Dr. Rebecca Lewison is the lead author of a paper released today in BioScience that promotes an adaptive approach, using real-time data, to managing ocean ecosystems and the resources within our oceans. Lewison and her coauthors suggest that by incorporating flexibility into the management framework and putting science to work, these complex systems can be better managed, striking a balance between ocean resource use and conservation. Read more in the SDSU NewsCenter press release or BioScience.
“The era of outreach being optional for scientists is now over,” blogs Jai Ranganathan on the Scientific American website as funding agencies like NSF require outreach in competitive grant proposals. One of the best ways for scientists to reach out to the community is by connecting with local K-12 schools, giving researchers an opportunity to share their passion for science with an impressionable audience of students, engaging a new generation in scientific literacy and critical thinking.
A new study led by former Lewison Lab masters student Dr.
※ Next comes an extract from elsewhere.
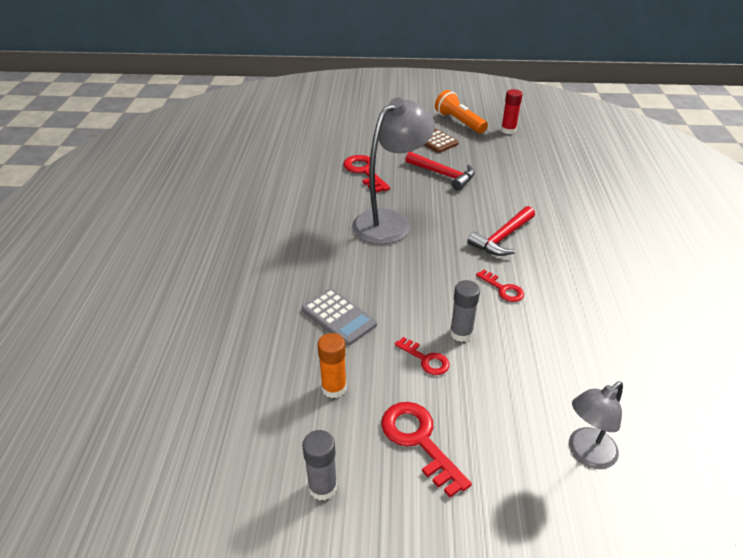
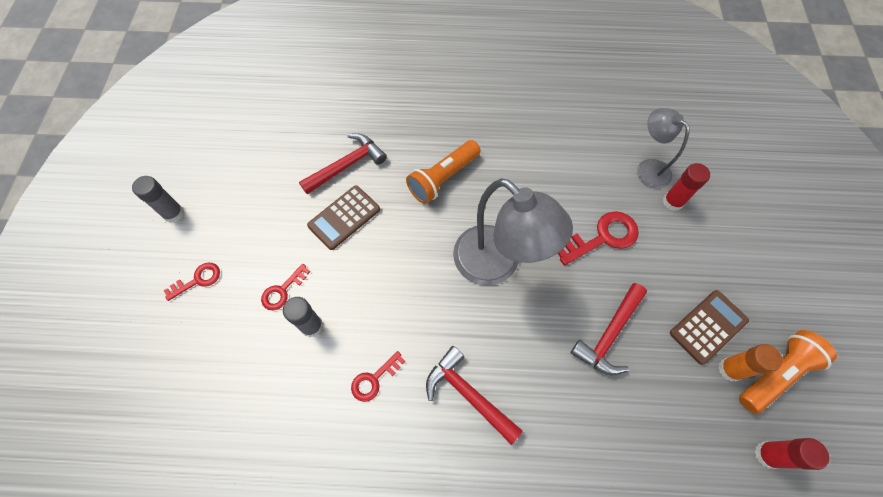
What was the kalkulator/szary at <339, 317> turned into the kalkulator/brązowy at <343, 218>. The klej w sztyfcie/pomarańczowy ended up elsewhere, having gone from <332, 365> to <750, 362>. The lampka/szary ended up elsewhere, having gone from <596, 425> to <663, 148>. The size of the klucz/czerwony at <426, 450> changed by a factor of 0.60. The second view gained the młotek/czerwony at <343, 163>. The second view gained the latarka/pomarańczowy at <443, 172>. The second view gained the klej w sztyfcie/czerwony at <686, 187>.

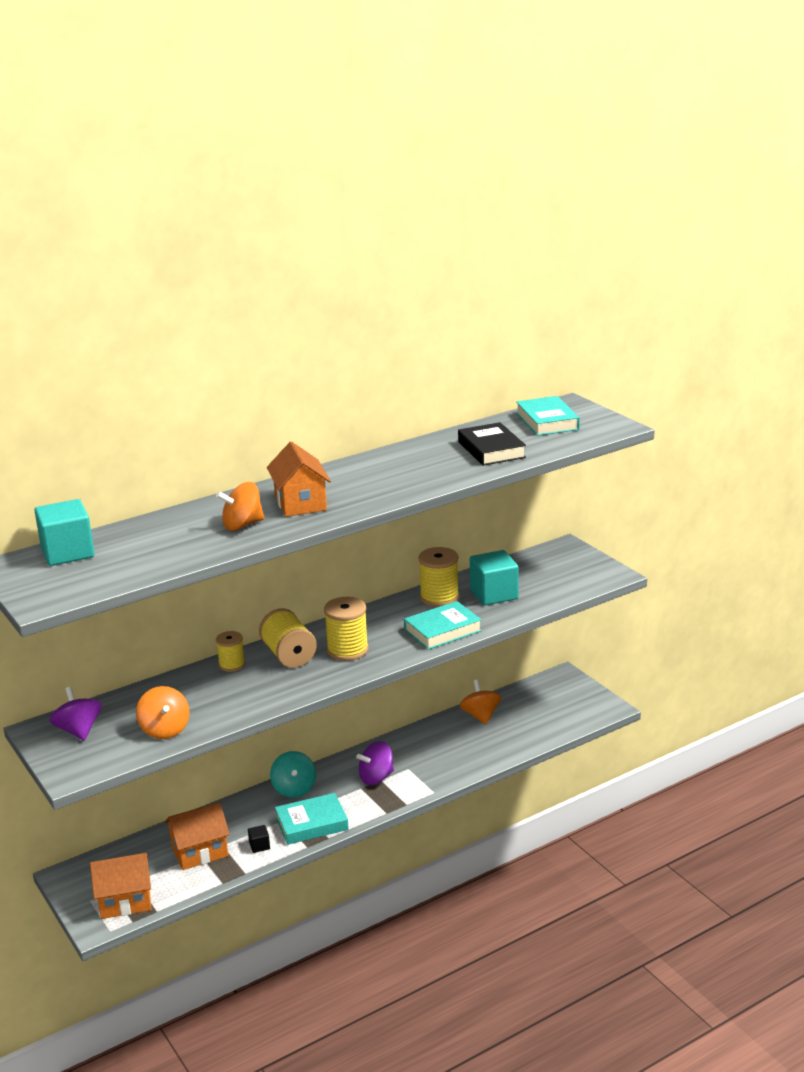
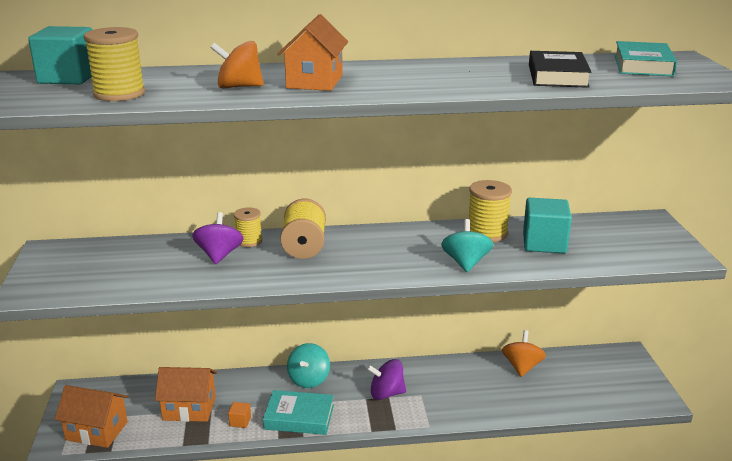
The szpulka/żółty ended up elsewhere, having gone from <346, 629> to <114, 64>. Where the książka/turkusowy stood at <443, 625>, the bączek/turkusowy came to stand at <467, 245>. The second view lost the bączek/pomarańczowy at <163, 712>. The bączek/fioletowy ended up elsewhere, having gone from <76, 714> to <218, 238>. What was the sześcian/czarny at <259, 839> turned into the sześcian/pomarańczowy at <239, 415>.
Lisa Komoroske and her colleagues from UC Davis participated in an NSF-funded education program CAMEOS at the Bodega Marine Lab and share their insights on how scientists can involve themselves with teaching opportunities and how to maximize their efforts in the classroom.
The article explores the obstacles that impede scientists’ involvement in K-12 education: finding time to step away from research, lack of experience in collaborating with grade school educators, and an undervaluation of outreach in academic culture. The NSF has been promoting a cultural shift by requiring broader impacts in grant funding and offering training and incentives to potential teachers. Scientists can also use their experience in the classroom to write publishable papers about education. Despite the challenges, scientist participation in K-12 education can make a research career more fulfilling while promoting critical thinking in the next generation of scientists.
This figure taken from Komoroske et al. 2015 shows that the type of IBL projects that can be successfully undertaken in the classroom depend on the availability of the scientist and the skill level of the students. If the scientist has limited time and/or the students are at an introductory level, Guided Inquiry is best. If the scientist has more time to commit and the students are advanced, an Open Inquiry approach is feasible.
Alexander Gaos, a PhD Candidate in the Lewison Lab, recently helped spearhead research into a previously undiscovered hawksbill sea turtle hotspot in the Choco region of Colombia. During the short expedition, the research team, which in addition to San Diego State, included such organizations the World Wildlife Fund, the Eastern Pacific Hawksbill Initiative, CIMAD and Colombian National Parks, located 11 hawksbills inhabiting a pristine coral reef in the waters of Utria National Park. Gaos' current Doctoral research seeks to understand connectivity between this and other hawksbill populations in neighboring countries using genetic tools. Read more about the recent expedition to Colombia HERE. Learn more about the events leading up to this discovery and Alexander's work as highlighted in San Diego's Newspaper UT San Diego or by visiting our Research page.
Lewison Lab post-doctoral researcher, Megan Jennings, has been working to evaluate wildlife movement across State Route 67, a rural highway in San Diego County that has proven to be dangerous to people and wildlife. The California Department of Transportation, CalTrans, has been working to make the highway safer, and we're helping them study how to do that for wildlife. Check out this video to see Megan discuss our CalTrans-funded research to assess wildlife movement across the highway and identify safe and appropriate road crossings.
The IUCN is the World Conservation Union, the first global environmental organization and a leading authority on the environment and sustainable development. The IUCN works to influence, encourage and assist societies throughout the world to conserve the integrity and diversity of nature and to ensure that any use of natural resources is equitable and ecologically sustainable. Want to learn more? https://www.youtube.com/watch?v=w7GQZsGmW5Y
The Lewison Lab is part of the IUCN Specialist Survival Commission. To learn more about our IUCN work, go to http://www.iucn.org/about/work/programmes/species/who_we_are/ssc_specialist_groups_and_red_list_authorities_directory/mammals/
More than 20 years ago, an accidental ecological experiment began when the infamous drug lord, Pablo Escobar, died and his private collection of exotic wildlife wandered off his compound in Antioquia, Colombia. The hippos that were part of that collection have now reproduced and their population has grown and appears to be thriving in the water-rich Colombian rainforest. Listen in to an interview with WBEZ's Worldview where Dr. Rebecca Lewison shares her knowledge of hippos and discusses what to make of the hippos of Colombia.
Research in the lab has long been focused on understanding landscape and seascape connectivity - how animals move, or don't move, across the landscape. From desert tortoises and bobcats, to sea turtles and sharks, a number of projects are working to improve tools and approaches to understand how animal movement patterns over time are shaping the populations we observe.